QUELLE TRACCE DI PAPA FRANCESCO
Venne rapido, quasi di fretta, il 10 novembre di un anno fa. A Prato ribadì la sacralità cristiana del lavoro. E, in una città dalla difficile convivenza con i cinesi, ricordò che «non esistono lontani che siano troppo distanti, ma soltanto prossimi da raggiungere». A Firenze invece tuonò contro «l’ossessione del potere», tarlo che corrode anche la Chiesa, spiegò. Gesti e parole forti. Ci si chiede cosa sia rimasto di quella visita di Papa Francesco, la prima in terra toscana. Domanda che può apparire impropria perché la visita di un Papa tocca corde segrete dell’anima dei credenti difficilmente misurabili. Nel caso poi di Papa Francesco il suo passo ha un respiro universale. Lui parla, abbraccia, prega e esorta avendo gli occhi e il cuore rivolti al mondo, non a una singola città. E tuttavia qua e là tracce sono rimaste. A Firenze ad esempio il suo invito a celebrare il Giubileo, osserva Andrea Fagioli, direttore di Toscana Oggi, il settimanale delle diocesi toscane, «è stato vissuto con particolare partecipazione: la visita del Papa ha rafforzato il senso di pietà popolare, la fede semplice, l’essenzialità del Vangelo». A Prato quell’invito all’integrazione è stato raccolto anche dalla società civile. Sabato scorso si è tenuto un convegno che ha coinvolto la diocesi, le istituzioni e le associazioni economiche e che si è concluso con la stipula di un patto di prossimità per Prato. «Al fondo c’è la volontà della diocesi di favorire un dialogo e una coesione tra le varie realtà cittadine, sempre più frammentate», spiega Gianni Rossi, portavoce del vescovo Franco Agostinelli. Più in generale però l’impressione è che l’impatto di Papa Francesco, a quasi quattro anni dalla sua elezione al soglio pontificio, sia più complesso di quanto si possa cogliere in questi segni fiorentini e soprattutto pratesi. Non solo per l’aperto dissenso di figure autorevoli come lo scrittore senese Antonio Socci (in una lettera aperta al Papa lo invita ad evitare «altri passi gravissimi») e del vasto arcipelago delle associazioni del tradizionalismo cattolico. Ma soprattutto per una sorta di obbediente resistenza che gran parte dell’episcopato, delle parrocchie e dell’associazionismo oppone alle parole e ai gesti del Papa argentino.
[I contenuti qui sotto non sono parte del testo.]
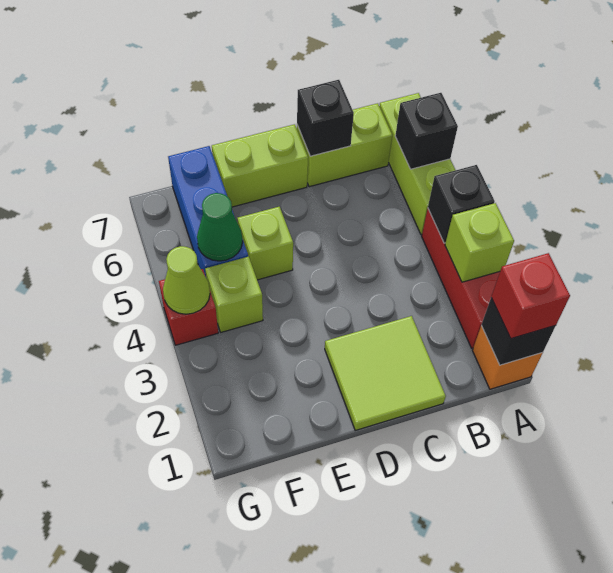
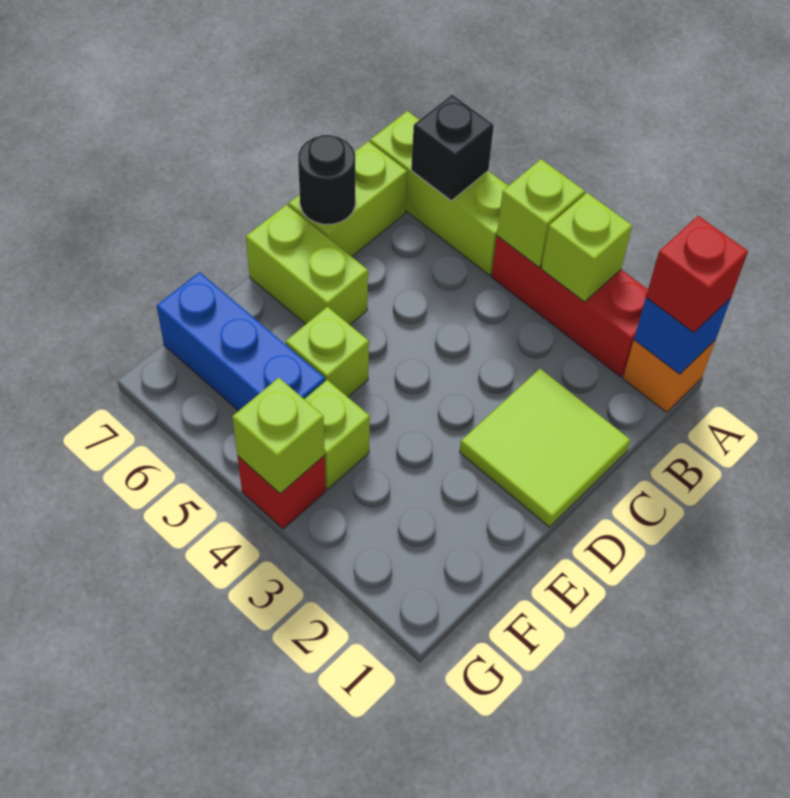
black brick A1 level 2 -> blue brick A1 level 2
black brick A4 level 2 -> lime brick A4 level 2
black brick C7 level 2 -> black round brick C7 level 2
lime brick D7:E7 level 1 -> lime brick D6:D7 level 1
green cone F5 level 2 -> none
lime cone G4 level 2 -> lime brick G4 level 2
Luigi Accattoli, storico vaticanista del Corriere della Sera, ha recentemente pubblicato su Il Regno, periodico del progressismo cattolico, un’antologia di giudizi sul Papa da parte di numerosi vescovi da lui raccolti che esprimono sconcerto, disagio, preoccupazione: «Il Papa ci spinge a muoversi: ma dove ci vuole portare?», si chiede un prelato.
E mentre nel mondo cattolico Papa Francesco incontra sì entusiasmo (soprattutto nella base) ma anche non pochi mal di pancia, il popolo progressista e di sinistra lo eleva a icona di riferimento di valori e passioni perdute. «Dopo la vittoria di Trump, Papa Francesco è rimasto nel mondo l’unico leader di sinistra», ha ironizzato (ma non troppo) qualcuno su Facebook. Il paradosso è che nel momento in cui, grazie a Papa Francesco, la Chiesa avrebbe la possibilità di parlare a mondi tradizionalmente lontani esita, non trova la convinzione e il passo adatto al tempo presente smarrito e inquieto. E quasi si lascia avvolgere nell’apatia di una società in cui manca il coraggio affermare valori e scelte forti. Così che mondo cattolico e società civile sono come paralizzati e afoni in mezzo al guado: non sanno indicare più le strade del futuro. Nonostante le sferzate di Papa Francesco.